[Source texts of formatted documents]
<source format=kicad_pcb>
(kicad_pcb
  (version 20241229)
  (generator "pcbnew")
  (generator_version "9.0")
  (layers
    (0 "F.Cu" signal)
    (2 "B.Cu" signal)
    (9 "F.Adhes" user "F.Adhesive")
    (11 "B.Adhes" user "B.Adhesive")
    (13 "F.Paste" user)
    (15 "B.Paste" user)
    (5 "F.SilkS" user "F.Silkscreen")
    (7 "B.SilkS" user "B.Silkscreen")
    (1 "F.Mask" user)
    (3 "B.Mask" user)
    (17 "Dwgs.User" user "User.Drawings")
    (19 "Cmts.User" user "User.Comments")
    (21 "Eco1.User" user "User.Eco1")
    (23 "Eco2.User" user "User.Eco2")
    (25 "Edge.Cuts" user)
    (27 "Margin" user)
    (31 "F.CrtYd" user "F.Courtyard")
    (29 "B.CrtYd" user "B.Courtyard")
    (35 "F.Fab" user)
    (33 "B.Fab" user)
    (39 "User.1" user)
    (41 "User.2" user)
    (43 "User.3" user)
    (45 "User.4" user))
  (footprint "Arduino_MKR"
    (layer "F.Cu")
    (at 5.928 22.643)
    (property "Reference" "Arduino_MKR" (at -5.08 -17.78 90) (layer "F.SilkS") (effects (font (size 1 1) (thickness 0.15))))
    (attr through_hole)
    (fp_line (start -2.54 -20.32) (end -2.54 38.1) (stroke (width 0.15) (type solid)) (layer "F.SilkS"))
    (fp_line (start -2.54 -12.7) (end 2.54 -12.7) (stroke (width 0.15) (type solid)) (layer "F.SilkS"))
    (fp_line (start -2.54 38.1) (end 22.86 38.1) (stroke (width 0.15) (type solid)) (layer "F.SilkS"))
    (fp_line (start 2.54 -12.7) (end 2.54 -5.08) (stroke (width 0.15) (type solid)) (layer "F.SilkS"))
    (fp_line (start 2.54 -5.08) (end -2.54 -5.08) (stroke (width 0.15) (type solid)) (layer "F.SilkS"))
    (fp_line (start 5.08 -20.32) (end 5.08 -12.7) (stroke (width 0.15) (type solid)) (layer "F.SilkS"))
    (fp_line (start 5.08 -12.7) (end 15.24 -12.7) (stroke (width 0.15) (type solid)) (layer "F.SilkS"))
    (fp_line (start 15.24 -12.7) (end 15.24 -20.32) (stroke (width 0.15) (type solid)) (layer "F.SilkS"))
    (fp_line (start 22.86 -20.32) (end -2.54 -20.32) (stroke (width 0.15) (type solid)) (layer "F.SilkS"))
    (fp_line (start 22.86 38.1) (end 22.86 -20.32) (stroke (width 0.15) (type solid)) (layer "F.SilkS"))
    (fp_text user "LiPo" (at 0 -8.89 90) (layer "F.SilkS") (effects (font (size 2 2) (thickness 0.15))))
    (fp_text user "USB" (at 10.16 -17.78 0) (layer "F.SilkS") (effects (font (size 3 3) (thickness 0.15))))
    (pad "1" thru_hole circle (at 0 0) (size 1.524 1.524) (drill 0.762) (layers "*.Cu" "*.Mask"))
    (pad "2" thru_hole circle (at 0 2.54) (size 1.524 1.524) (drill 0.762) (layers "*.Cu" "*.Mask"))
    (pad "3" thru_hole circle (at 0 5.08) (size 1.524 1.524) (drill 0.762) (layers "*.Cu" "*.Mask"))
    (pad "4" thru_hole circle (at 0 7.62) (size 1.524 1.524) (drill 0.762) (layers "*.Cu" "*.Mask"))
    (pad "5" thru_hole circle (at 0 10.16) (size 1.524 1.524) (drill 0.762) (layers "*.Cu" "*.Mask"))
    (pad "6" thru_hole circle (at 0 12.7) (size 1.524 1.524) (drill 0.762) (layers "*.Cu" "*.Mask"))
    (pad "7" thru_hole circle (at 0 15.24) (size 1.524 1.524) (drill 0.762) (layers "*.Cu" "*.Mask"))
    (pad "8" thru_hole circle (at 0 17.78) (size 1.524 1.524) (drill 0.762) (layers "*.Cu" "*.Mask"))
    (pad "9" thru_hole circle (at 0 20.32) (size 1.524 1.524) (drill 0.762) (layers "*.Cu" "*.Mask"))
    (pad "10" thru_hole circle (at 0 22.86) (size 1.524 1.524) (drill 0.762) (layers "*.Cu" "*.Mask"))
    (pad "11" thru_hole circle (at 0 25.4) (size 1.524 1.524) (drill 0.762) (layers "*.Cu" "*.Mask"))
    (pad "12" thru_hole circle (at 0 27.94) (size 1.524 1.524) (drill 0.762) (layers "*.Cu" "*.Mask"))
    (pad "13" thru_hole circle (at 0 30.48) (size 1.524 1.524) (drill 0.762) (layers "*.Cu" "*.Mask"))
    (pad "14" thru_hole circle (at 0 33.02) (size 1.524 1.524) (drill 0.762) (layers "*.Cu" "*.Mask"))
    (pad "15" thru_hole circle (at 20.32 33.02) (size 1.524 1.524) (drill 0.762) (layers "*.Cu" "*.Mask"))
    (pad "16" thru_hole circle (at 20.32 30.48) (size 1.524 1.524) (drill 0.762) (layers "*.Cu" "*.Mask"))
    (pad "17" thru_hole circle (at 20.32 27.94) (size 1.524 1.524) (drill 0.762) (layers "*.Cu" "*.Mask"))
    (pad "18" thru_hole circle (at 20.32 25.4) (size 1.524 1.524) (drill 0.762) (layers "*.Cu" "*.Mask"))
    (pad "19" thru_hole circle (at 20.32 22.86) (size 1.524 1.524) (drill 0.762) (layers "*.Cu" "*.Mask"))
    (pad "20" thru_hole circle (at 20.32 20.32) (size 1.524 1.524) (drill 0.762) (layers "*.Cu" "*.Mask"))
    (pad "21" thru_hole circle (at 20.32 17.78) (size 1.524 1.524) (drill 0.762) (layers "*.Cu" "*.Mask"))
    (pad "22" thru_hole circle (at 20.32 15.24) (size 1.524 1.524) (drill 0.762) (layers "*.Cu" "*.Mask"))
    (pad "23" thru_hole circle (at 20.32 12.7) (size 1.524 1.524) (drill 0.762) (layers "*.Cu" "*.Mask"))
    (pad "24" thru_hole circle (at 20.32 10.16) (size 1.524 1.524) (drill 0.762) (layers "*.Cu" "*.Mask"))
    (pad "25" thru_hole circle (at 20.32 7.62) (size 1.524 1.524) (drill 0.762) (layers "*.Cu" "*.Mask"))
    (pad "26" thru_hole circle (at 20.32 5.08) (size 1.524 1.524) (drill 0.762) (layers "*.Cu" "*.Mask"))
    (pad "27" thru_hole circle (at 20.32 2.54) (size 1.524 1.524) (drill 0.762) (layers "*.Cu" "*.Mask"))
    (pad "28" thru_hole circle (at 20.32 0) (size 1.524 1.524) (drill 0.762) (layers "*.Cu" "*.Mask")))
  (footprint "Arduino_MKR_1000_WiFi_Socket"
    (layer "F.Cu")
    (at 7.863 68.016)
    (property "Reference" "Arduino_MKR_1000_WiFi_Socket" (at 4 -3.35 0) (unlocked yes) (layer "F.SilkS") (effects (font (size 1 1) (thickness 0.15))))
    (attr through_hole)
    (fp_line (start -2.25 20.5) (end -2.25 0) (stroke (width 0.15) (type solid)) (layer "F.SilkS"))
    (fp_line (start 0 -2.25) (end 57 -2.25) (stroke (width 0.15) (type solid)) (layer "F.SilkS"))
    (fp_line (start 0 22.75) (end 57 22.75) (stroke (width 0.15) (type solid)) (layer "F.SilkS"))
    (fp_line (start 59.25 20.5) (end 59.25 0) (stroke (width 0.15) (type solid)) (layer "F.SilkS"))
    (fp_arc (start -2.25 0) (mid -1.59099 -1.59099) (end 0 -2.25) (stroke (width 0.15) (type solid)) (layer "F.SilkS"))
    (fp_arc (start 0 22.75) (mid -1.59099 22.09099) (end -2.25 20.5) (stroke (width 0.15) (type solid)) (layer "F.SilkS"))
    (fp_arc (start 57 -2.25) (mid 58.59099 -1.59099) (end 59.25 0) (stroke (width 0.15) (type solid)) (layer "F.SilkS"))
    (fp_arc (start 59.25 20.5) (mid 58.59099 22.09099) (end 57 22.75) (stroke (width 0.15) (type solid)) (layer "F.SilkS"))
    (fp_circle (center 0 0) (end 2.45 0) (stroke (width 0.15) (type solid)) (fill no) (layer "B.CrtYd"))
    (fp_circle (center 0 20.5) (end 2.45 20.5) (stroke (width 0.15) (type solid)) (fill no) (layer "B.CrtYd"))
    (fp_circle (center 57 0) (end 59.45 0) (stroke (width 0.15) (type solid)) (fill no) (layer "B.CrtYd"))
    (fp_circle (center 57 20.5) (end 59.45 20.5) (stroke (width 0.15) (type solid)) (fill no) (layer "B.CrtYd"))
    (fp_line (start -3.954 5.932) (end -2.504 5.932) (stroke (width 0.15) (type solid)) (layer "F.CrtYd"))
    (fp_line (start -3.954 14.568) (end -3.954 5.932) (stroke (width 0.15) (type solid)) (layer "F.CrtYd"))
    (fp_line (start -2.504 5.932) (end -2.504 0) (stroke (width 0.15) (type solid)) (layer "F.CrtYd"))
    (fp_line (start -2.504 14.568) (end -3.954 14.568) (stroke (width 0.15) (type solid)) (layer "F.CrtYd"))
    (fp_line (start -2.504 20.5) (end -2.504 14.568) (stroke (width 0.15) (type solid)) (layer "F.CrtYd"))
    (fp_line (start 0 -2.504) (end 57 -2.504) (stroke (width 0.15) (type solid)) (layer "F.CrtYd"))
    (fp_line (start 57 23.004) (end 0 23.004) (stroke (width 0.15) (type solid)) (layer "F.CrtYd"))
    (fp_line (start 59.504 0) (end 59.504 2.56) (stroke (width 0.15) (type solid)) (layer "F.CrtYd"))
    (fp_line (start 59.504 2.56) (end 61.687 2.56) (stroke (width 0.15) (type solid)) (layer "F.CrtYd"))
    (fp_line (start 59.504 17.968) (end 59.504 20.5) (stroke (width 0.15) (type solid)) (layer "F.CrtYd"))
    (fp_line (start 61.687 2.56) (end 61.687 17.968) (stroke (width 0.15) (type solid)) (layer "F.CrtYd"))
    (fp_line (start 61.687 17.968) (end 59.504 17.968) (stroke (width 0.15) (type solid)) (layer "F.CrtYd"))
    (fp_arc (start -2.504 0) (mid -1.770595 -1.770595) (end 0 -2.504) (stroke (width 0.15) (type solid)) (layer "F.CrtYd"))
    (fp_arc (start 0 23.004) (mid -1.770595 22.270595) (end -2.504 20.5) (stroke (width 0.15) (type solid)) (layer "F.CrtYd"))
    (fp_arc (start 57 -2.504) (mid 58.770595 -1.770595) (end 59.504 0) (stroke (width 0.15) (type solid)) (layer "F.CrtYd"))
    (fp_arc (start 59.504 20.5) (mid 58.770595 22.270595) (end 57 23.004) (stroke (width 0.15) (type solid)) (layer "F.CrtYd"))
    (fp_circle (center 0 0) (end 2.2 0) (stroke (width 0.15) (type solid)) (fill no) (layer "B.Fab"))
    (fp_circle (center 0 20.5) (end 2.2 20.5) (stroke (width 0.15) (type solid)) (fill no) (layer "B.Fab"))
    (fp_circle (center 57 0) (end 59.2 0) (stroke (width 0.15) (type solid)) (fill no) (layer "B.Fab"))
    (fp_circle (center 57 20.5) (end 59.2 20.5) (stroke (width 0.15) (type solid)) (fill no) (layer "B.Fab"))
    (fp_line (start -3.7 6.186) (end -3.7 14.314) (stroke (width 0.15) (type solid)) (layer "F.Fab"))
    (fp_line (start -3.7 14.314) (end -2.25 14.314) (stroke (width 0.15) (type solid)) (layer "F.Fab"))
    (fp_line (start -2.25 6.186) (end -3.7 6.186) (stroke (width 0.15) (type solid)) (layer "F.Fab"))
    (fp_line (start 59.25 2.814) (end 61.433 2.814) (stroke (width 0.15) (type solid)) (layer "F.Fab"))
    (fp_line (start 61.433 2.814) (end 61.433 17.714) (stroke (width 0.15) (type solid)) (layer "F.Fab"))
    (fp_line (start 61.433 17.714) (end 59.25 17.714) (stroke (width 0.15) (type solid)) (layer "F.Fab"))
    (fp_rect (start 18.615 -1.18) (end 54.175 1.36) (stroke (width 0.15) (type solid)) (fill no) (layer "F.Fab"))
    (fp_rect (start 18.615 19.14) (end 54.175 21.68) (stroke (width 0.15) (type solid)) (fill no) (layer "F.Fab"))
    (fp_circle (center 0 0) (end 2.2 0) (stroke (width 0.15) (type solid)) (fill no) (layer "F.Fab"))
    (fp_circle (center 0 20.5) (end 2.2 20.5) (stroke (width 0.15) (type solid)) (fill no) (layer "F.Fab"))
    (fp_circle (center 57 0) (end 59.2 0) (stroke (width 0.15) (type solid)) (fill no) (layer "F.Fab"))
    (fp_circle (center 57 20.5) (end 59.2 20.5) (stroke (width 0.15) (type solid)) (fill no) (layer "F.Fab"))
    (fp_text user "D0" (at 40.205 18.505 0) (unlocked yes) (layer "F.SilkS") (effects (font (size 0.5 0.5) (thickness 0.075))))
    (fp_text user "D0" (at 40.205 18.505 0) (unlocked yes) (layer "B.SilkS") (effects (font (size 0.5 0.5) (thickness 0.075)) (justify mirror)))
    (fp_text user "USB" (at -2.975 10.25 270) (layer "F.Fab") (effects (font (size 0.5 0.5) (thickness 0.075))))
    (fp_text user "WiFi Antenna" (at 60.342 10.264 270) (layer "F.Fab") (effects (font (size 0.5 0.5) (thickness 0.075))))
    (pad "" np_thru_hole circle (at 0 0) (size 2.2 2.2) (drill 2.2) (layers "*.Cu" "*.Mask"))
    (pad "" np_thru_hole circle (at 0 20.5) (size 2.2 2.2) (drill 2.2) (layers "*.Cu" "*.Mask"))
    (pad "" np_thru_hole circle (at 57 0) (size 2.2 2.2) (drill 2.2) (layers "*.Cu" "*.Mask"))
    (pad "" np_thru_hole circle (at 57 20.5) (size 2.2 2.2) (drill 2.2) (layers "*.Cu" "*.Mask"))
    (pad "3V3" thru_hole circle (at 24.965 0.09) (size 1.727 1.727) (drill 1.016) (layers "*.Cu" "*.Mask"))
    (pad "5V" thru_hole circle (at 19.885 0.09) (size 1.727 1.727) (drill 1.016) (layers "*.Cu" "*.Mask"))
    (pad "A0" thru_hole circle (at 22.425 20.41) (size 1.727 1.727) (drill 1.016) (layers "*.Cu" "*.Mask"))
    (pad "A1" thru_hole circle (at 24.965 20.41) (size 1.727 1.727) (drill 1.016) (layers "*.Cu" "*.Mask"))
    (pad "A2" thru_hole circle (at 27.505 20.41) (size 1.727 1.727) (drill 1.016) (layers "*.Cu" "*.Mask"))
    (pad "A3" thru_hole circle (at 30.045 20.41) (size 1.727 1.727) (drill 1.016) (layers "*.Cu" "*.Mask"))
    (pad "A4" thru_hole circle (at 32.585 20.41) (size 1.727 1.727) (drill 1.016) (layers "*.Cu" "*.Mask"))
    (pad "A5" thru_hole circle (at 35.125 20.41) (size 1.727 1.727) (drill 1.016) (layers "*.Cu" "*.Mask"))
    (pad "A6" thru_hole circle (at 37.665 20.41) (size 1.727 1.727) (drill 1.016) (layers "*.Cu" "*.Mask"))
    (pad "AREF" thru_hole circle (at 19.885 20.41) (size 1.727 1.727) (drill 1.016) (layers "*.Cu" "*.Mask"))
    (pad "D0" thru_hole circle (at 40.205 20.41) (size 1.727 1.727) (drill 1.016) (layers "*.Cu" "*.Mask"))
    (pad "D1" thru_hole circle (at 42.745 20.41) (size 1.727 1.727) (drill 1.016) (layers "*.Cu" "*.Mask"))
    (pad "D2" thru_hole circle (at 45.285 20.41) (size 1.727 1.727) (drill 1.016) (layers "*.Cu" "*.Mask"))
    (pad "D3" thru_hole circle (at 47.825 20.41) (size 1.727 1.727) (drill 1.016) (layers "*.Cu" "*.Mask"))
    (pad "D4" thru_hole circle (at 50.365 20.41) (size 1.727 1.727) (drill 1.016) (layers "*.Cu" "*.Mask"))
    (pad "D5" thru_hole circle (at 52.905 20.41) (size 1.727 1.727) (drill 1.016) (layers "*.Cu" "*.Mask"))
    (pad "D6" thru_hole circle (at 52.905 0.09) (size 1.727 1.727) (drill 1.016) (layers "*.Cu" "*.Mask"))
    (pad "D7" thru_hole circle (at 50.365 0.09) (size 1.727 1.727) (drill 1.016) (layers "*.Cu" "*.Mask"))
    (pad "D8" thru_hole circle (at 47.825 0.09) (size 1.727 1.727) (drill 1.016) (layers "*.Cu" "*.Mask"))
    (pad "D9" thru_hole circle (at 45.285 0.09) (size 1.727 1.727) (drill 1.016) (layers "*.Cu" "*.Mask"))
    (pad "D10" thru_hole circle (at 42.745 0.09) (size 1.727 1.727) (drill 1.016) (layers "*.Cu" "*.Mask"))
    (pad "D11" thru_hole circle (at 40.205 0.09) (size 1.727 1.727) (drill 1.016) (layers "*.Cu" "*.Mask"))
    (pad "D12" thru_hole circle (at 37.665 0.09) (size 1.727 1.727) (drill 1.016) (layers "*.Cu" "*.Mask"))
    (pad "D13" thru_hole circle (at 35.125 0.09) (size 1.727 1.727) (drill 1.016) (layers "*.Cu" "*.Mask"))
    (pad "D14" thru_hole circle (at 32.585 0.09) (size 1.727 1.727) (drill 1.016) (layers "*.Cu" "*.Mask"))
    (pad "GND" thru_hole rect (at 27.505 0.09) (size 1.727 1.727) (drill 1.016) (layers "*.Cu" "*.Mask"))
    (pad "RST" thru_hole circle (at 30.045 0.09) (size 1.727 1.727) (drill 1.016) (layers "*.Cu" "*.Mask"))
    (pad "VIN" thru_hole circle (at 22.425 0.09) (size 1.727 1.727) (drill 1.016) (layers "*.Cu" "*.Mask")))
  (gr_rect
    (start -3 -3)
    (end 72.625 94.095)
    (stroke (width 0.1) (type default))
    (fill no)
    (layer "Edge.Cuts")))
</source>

=== What is expected ===
Of the entries above, repeat exactly the lines between the line with "(at 52.905 20.41)" and the line with "(at 47.825 0.09)", inclusive, and no others.

=== Reply to the exercise ===
    (pad "D5" thru_hole circle (at 52.905 20.41) (size 1.727 1.727) (drill 1.016) (layers "*.Cu" "*.Mask"))
    (pad "D6" thru_hole circle (at 52.905 0.09) (size 1.727 1.727) (drill 1.016) (layers "*.Cu" "*.Mask"))
    (pad "D7" thru_hole circle (at 50.365 0.09) (size 1.727 1.727) (drill 1.016) (layers "*.Cu" "*.Mask"))
    (pad "D8" thru_hole circle (at 47.825 0.09) (size 1.727 1.727) (drill 1.016) (layers "*.Cu" "*.Mask"))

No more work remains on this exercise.